→ **Problem statement**:
Say how many lines of the material below contain the word "Sarah", with no other words.

─── Data in this exercise

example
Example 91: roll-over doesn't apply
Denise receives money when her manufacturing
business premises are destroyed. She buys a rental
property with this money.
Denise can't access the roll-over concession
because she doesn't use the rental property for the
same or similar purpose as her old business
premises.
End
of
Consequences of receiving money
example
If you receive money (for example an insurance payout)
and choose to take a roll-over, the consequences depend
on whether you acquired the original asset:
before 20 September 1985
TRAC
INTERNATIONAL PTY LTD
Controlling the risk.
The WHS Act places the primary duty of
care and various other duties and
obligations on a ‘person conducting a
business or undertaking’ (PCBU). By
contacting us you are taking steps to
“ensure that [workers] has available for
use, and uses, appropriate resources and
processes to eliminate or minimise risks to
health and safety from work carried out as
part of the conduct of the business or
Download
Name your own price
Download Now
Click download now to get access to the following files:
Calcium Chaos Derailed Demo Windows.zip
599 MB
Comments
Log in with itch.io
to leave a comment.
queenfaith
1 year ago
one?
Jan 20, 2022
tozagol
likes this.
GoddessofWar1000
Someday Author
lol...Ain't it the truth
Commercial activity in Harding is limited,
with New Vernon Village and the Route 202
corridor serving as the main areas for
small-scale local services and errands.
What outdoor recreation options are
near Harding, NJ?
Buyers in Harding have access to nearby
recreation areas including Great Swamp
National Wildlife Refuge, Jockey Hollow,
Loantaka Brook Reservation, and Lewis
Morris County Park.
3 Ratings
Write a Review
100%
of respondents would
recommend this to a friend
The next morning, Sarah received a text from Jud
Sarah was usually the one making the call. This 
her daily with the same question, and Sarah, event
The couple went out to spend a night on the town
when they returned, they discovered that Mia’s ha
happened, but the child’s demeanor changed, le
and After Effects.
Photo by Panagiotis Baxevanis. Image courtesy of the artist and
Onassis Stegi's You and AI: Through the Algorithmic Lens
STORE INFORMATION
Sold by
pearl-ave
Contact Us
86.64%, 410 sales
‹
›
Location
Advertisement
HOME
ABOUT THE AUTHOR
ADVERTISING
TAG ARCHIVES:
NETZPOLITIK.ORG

──────

→ **Solved problem**:
3